When Savage reads "Peggy" now, she said she senses Godfrey on every page.
"Rebecca was also an adventurer, someone who had some mischief in her and was bold and not afraid to do things where there might be some consequence. Being able to read this book that meshes that part of Rebecca with that part of Peggy is really powerful," said Savage, a screenwriter and TV producer who co-created "The O.C." and "Gossip Girl."
Godfrey is perhaps best known for her 2005 non-fiction book "Under the Bridge," which chronicles the high-profile murder of British Columbia teen Reena Virk, who was beaten by a group of girls in 1997.
That book was turned into a TV miniseries, released earlier this year on Disney Plus. Godfrey served as an executive producer, and is depicted in it as a morally ambiguous opportunist whose character serves to critique the true crime genre.
Godfrey's first novel, "The Torn Skirt," published in 2005 tells a similarly dark tale about teenage girls.
When Godfrey first told Savage about her plans for "Peggy," Savage said she was thrilled her friend would be writing about a joyful subject, a woman who overcame family tragedy to create a life filled with beauty.
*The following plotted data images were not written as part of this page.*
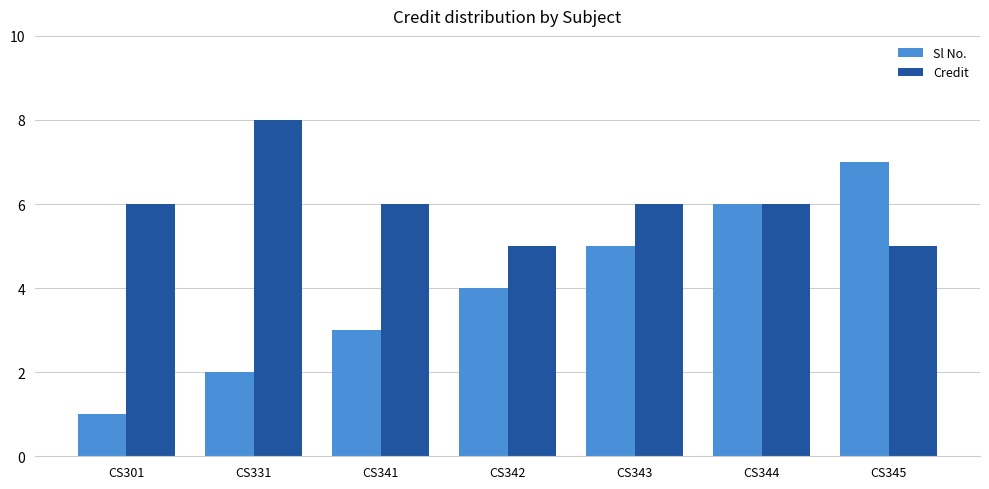

What is the minimum value shown in the chart?

1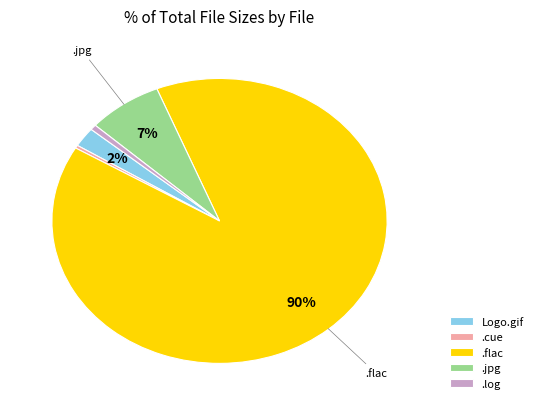

Is there a majority slice in this chart?

Yes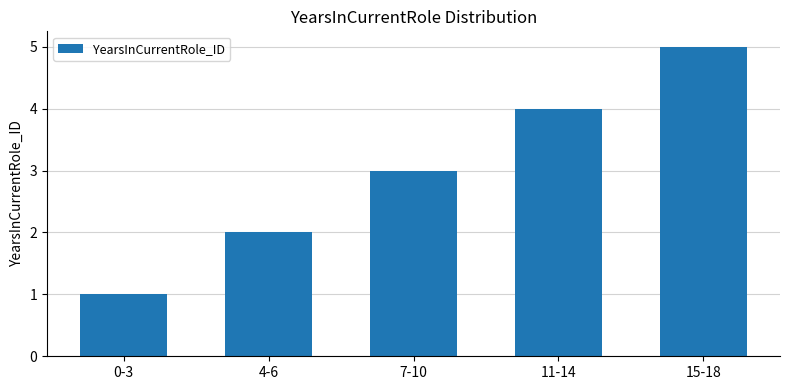

The value at 11-14 is 4. True or false?

True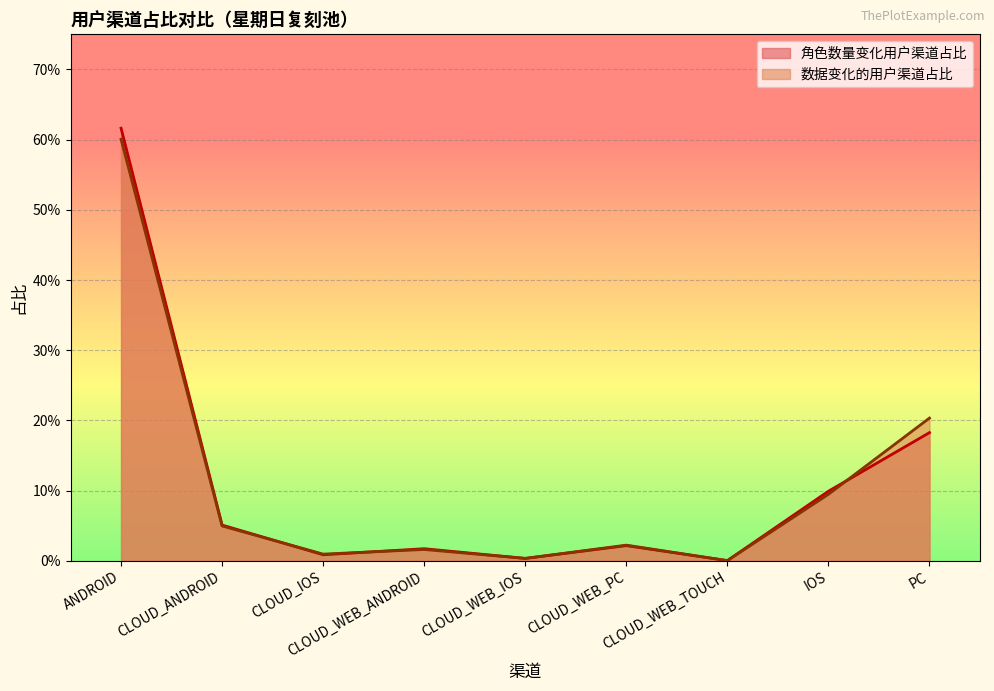

What position from the left is CLOUD_WEB_IOS?

5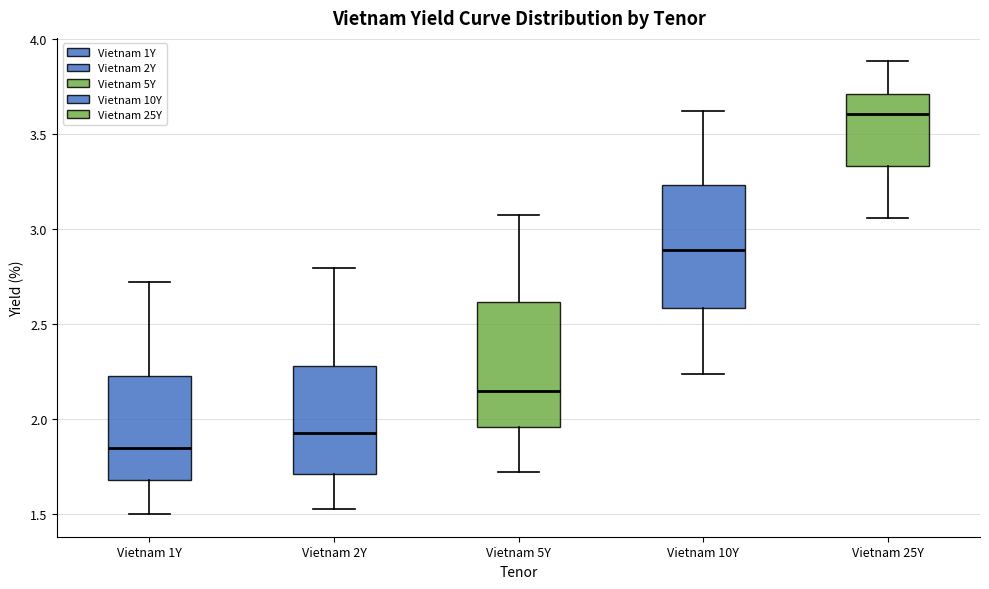

Where does the median line of the box for Vietnam 2Y sit on the y-axis? The values are not printed on the chart, so give them approximately, as read against the axis.

1.95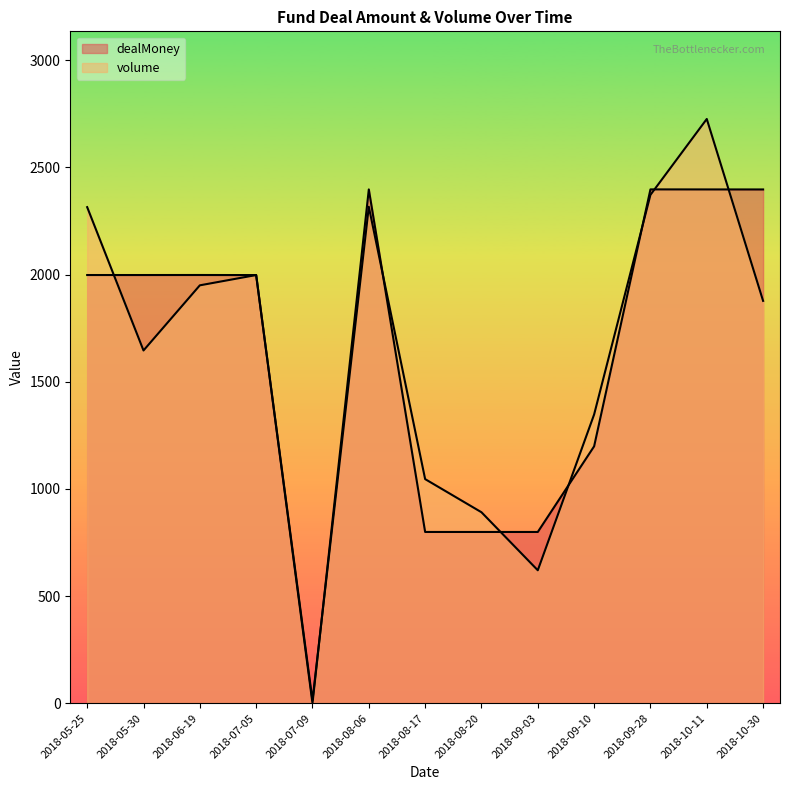

What are all the series names shown in the legend?

dealMoney, volume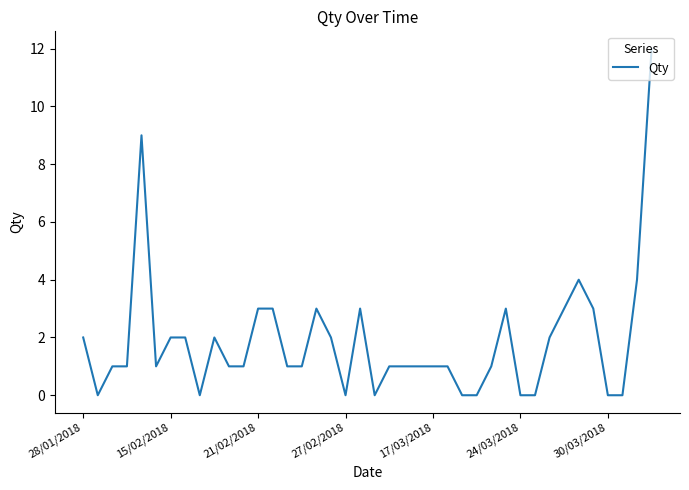

What is the difference between the maximum and minimum values?

12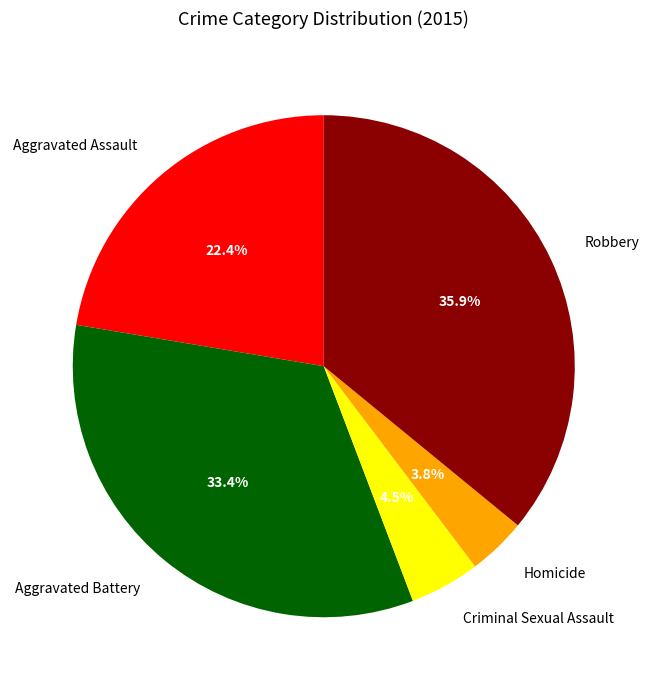

How many slices are in this pie chart?

5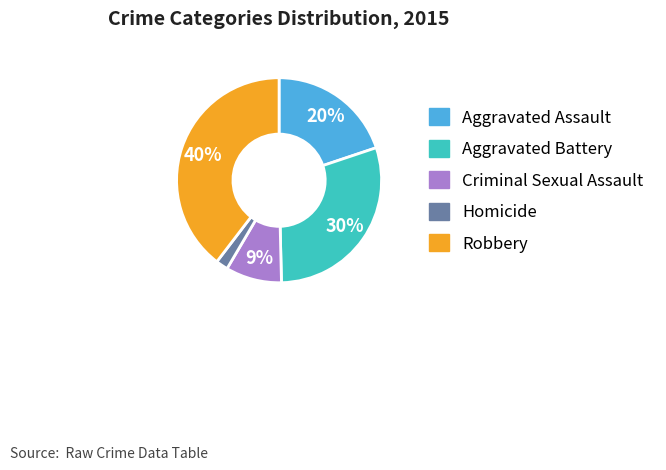

What is the largest slice in the pie chart?

Robbery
"When she was telling me about 'Peggy,' all I could think was: this means you're going to go to Paris, you're going to go to Venice, you're going to be in the south of France. You're going to be researching the Titanic and the suffrage movement and New York society in the early 20th century and be looking at really beautiful art," Savage said.
"The process of writing the book was going to be full of so much beauty and travel and unearthing of really good things."
All of that came true, said Savage, who joined Godfrey on a trip to the south of France, where part of the novel takes place.
Though she holds on to those memories — and the new ones she formed with Godfrey's loved ones as they geared up for the book's release — there's also deep sadness that comes with "Peggy's" publication.
"One of my favourite things in the world was getting a copy of Rebecca's book when a new novel came out or a new edition. She would write a note in the front. And this is the first time that I have a book that doesn't have a note," Savage said.